La commission de déontologie du système ferroviaire donne un avis défavorable au transfert d’Isabelle Delon à la SA SNCF

Il faut aller chercher loin dans l’arborescence du site de l’ART qui héberge la commission de déontologie du système ferroviaire, pour trouver un fichier Excel qui liste ses avis, distillés à quelques reprises chaque année. Hier, elle a donc sobrement mis à jour ce fichier en signalant son avis défavorable, rendu le 6 février dernier, au projet de mobilité professionnelle du «Directeur général adjoint Clients et Services de SNCF Réseau». Isabelle Delon était en effet pressentie pour devenir «Directrice de l’engagement, social, territorial et de l’environnement au sein de la SNCF».

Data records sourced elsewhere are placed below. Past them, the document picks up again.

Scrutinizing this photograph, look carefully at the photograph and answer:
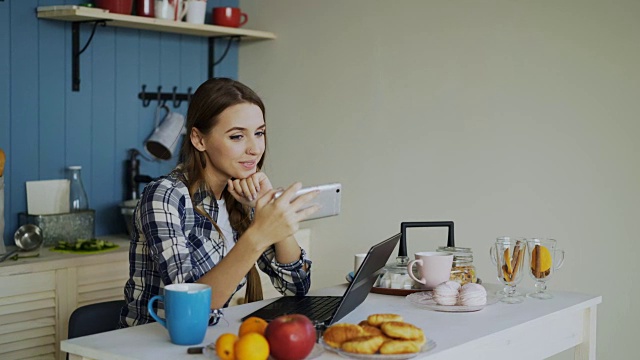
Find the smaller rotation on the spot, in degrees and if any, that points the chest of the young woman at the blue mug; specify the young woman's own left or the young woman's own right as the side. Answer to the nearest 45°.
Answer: approximately 45° to the young woman's own right

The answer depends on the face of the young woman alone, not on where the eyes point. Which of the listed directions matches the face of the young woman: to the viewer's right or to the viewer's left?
to the viewer's right

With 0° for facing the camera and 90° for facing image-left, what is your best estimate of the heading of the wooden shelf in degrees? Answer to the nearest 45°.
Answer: approximately 315°

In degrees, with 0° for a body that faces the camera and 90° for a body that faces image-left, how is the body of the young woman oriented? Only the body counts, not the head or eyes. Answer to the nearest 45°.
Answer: approximately 315°

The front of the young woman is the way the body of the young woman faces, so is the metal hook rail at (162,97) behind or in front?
behind

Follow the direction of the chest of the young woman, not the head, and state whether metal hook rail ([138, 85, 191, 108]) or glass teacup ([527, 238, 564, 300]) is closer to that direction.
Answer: the glass teacup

Cette Commission donne rarement des avis défavorables – trois en huit ans. En l’occurrence, celui-là témoigne d’une sensibilité de plus en plus grande aux conditions de développement de la concurrence ferroviaire. Plusieurs opérateurs avaient fait part à Mobilettre (lire Mobitelex 439) de leur émoi face au projet d’Isabelle Delon – non pas qu’ils mettent en doute sa probité personnelle, mais au regard de son accueil au sein de la SA SNCF. «En tant qu’interlocutrice privilégiée des opérateurs alternatifs à l’opérateur historique, elle détient des informations sensibles et majeures. A ce titre, elle ne peut d’une façon ou d’une autre relever d’un management impliqué dans la performance commerciale des SA d’exploitation», estimait l’un d’entre eux.

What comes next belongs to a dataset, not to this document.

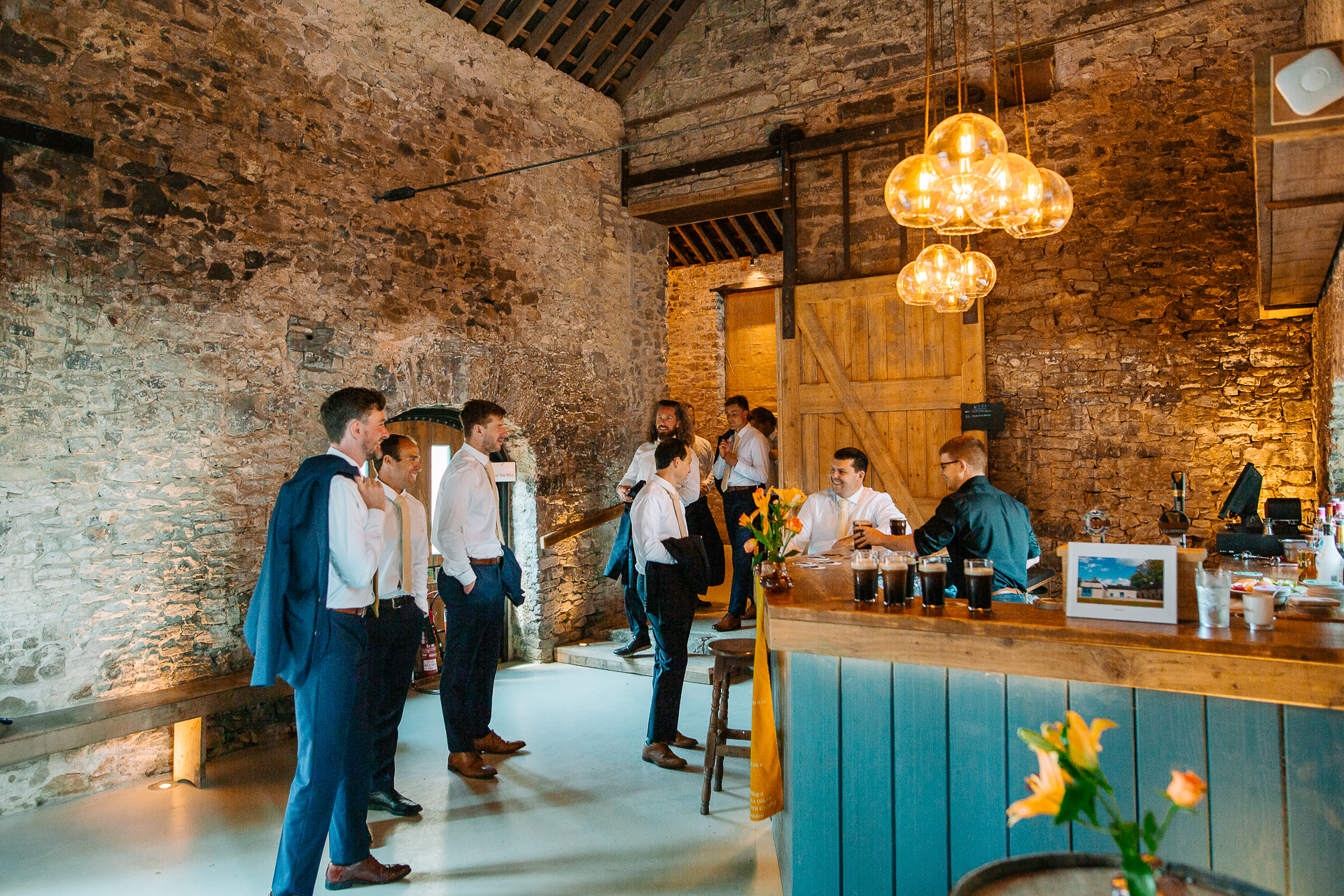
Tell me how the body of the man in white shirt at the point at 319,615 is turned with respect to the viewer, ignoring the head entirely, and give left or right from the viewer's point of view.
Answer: facing to the right of the viewer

Les dirigeants de la SNCF avaient cru «sécuriser» l’évolution d’Isabelle Delon en ne lui attribuant qu’une partie des prérogatives – les plus «neutres» – de Michaël Lemarchand, qui cumulait le projet «Tous SNCF» et la RSE, et dont le départ est imminent. Cet avis défavorable va certainement modifier leur approche du sujet délicat de la mobilité des cadres dirigeants. Alors qu’ils opposent gaillardement et systématiquement le secret des affaires aux demandes de transparence sur les offres de SNCF Voyageurs, ils restaient jusqu’ici assez «tranquilles» face aux conséquences formelles sur les carrières personnelles du développement de la concurrence. Plus que jamais l’indépendance du gestionnaire d’infrastructure s’impose comme l’élément majeur de l’édifice d’un système ouvert et équitable.